Сегодня исполняется 85 лет со дня рождения выдающегося русского поэта Давида Самойлова. В канун этой даты с его сыном - писателем, главным редактором журнала Комментарии Александром Давыдовым побеседовал корреспондент.
- Говорят, что в ранние годы на Давида Самуиловича большое влияние оказал его отец. В чем оно заключалось? Имело ли это отношение к литературе?
- Дед умер, когда мне было четыре года, но я, конечно, его знал, я его хорошо помню. Его влияние на отца было как раз не литературное, а какое-то, я бы сказал, духовное. Это был очень светлый, хороший, высокодуховный человек. И то, что он заложил в Самойлова, - оно и проросло в его литературном творчестве. А вообще, когда дед узнал, что его сын собирается всерьез, профессионально заняться поэзией, он как-то не очень поверил, что это возможно. У него отношение к поэзии было очень возвышенное, старорежимное, он считал, что этим занимаются какие-то небожители. И что нужно приобретать простую жизненную профессию.
- При поступлении в Институт философии, литературы и истории Давид Самуилович собирался специализироваться по французской литературе. Он действительно ею занимался?
- Насчет французской литературы точно не знаю. Но французский он учил, знал его очень прилично, переводил, как известно, Аполлинера, и переводы Рембо были замечательные, скажем, Пьяного корабля. Но их было немного. В основном он, конечно, переводил поэзию восточной Европы. Диплома он, честно говоря, не получил. До войны он не закончил ИФЛИ, а потом был филфак Московского университета, там он учился до самого конца, но диплома не защитил, потому что надо было упоминать в каждой фразе Сталина и ему это претило.

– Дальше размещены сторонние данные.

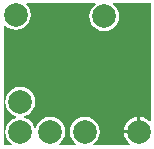
<source format=gbl>
%FSLAX25Y25*%
%MOIN*%
G70*
G01*
G75*
G04 Layer_Physical_Order=2*
G04 Layer_Color=16711680*
%ADD10R,0.04528X0.02362*%
%ADD11R,0.02953X0.06693*%
%ADD12O,0.01772X0.06299*%
%ADD13R,0.03543X0.02756*%
%ADD14R,0.06693X0.02953*%
%ADD15C,0.01400*%
%ADD16C,0.01000*%
%ADD17C,0.07874*%
G36*
X51000Y11175D02*
X50526Y11014D01*
X50521Y11021D01*
X49490Y11812D01*
X48289Y12310D01*
X47500Y12414D01*
Y7500D01*
X47000D01*
Y7000D01*
X42086D01*
X42190Y6211D01*
X42687Y5010D01*
X43479Y3979D01*
X44137Y3474D01*
X43977Y3000D01*
X32023D01*
X31863Y3474D01*
X32521Y3979D01*
X33312Y5010D01*
X33810Y6211D01*
X33980Y7500D01*
X33810Y8789D01*
X33312Y9990D01*
X32521Y11021D01*
X31490Y11812D01*
X30289Y12310D01*
X29000Y12480D01*
X27711Y12310D01*
X26510Y11812D01*
X25479Y11021D01*
X24688Y9990D01*
X24190Y8789D01*
X24020Y7500D01*
X24190Y6211D01*
X24688Y5010D01*
X25479Y3979D01*
X26138Y3474D01*
X25977Y3000D01*
X20523D01*
X20362Y3474D01*
X21021Y3979D01*
X21813Y5010D01*
X22310Y6211D01*
X22480Y7500D01*
X22310Y8789D01*
X21813Y9990D01*
X21021Y11021D01*
X19990Y11812D01*
X18789Y12310D01*
X17500Y12480D01*
X16211Y12310D01*
X15010Y11812D01*
X13979Y11021D01*
X13187Y9990D01*
X12750Y8934D01*
X12250D01*
X11812Y9990D01*
X11021Y11021D01*
X9990Y11812D01*
X8934Y12250D01*
Y12750D01*
X9990Y13187D01*
X11021Y13979D01*
X11812Y15010D01*
X12310Y16211D01*
X12480Y17500D01*
X12310Y18789D01*
X11812Y19990D01*
X11021Y21021D01*
X9990Y21813D01*
X8789Y22310D01*
X7500Y22480D01*
X6211Y22310D01*
X5010Y21813D01*
X3979Y21021D01*
X3187Y19990D01*
X2690Y18789D01*
X2520Y17500D01*
X2690Y16211D01*
X3187Y15010D01*
X3979Y13979D01*
X5010Y13187D01*
X6067Y12750D01*
Y12250D01*
X5010Y11812D01*
X3979Y11021D01*
X3187Y9990D01*
X2690Y8789D01*
X2520Y7500D01*
X2690Y6211D01*
X3187Y5010D01*
X3979Y3979D01*
X4638Y3474D01*
X4477Y3000D01*
X2000D01*
Y42825D01*
X2473Y42986D01*
X2479Y42979D01*
X3510Y42188D01*
X4711Y41690D01*
X6000Y41520D01*
X7289Y41690D01*
X8490Y42188D01*
X9521Y42979D01*
X10312Y44010D01*
X10810Y45211D01*
X10980Y46500D01*
X10810Y47789D01*
X10312Y48990D01*
X9521Y50021D01*
X9514Y50027D01*
X9675Y50500D01*
X32477D01*
X32638Y50027D01*
X31979Y49521D01*
X31187Y48490D01*
X30690Y47289D01*
X30520Y46000D01*
X30690Y44711D01*
X31187Y43510D01*
X31979Y42479D01*
X33010Y41688D01*
X34211Y41190D01*
X35500Y41020D01*
X36789Y41190D01*
X37990Y41688D01*
X39021Y42479D01*
X39812Y43510D01*
X40310Y44711D01*
X40480Y46000D01*
X40310Y47289D01*
X39812Y48490D01*
X39021Y49521D01*
X38363Y50027D01*
X38523Y50500D01*
X51000D01*
Y11175D01*
D02*
G37*
%LPC*%
G36*
X46500Y12414D02*
X45711Y12310D01*
X44510Y11812D01*
X43479Y11021D01*
X42687Y9990D01*
X42190Y8789D01*
X42086Y8000D01*
X46500D01*
Y12414D01*
D02*
G37*
%LPD*%
D17*
X17500Y7500D02*
D03*
X29000D02*
D03*
X6000Y46500D02*
D03*
X47000Y7500D02*
D03*
X35500Y46000D02*
D03*
X7500Y17500D02*
D03*
Y7500D02*
D03*
M02*

</source>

- Был ли он из тех, для кого память о фронте играет определяющую роль всю оставшуюся жизнь? Ведь Самойлов - поэт фронтового поколения, хотя его, конечно, никак нельзя определить узким термином поэт-фронтовик.
- Вообще-то никого из крупных поэтов так определить нельзя. Конечно, война была величайшим событием в жизни их поколения, и осмысляли они ее потом, видимо, всю жизнь. Но они не были на этом зациклены.
- Кого он ценил из поэтов этой плеяды?
- Можно назвать Юрия Левитанского, который, кстати, как-то от этой темы отстранялся и подчеркивал, что война - не единственное событие в его жизни. Ценил рано умершего Семена Гудзенко - они дружили, ценил военные стихи Александра Межирова.
- А кого выделял из старших современников?
- Он считал себя учеником Сельвинского. Но в первую очередь ценил Пастернака. В дальнейшем у него были сложные внутренние отношения с Пастернаком, но первая влюбленность была, конечно, в него. Он и с Ахматовой был в дружеских отношениях, естественно, очень высоко ставя и ее.
- Учениками своими кого-то считал?
- Ученики у него были даже официальные - он довольно долго вел семинар молодых поэтов при Союзе писателей. Самым любимым его учеником, хотя и не в поэзии, а, так сказать, по жизни был Анатолий Якобсон, известный диссидент, литературовед, переводчик. Еще он очень высоко ценил Анну Наль - жену Александра Городницкого. Вообще он многих называл своими учениками. А еще большее количество людей называло его учениками себя, хотя из этих ничего великого не получилось.
- Осталось ли неопубликованное наследие?
- Вы знаете, вообще он всегда говорил, что пишет мало. Даже упрекал себя в стихах: Пишу я редко и мало. На самом деле остался большой архив, его исследовал и я, и его вдова Галина Ивановна Медведева. Там мы обнаружили огромное количество стихов. Но они уже практически все опубликованы - десятки, если не сотни стихотворений, и, кстати, среди них есть отличные. Даже, как говорили, какой-то второй Самойлов открылся. А скоро в Петербурге должен выйти большой том Библиотеки поэта, где будет напечатано практически все, что он написал. Но это будет именно лирика, не поэмы - так мы решили.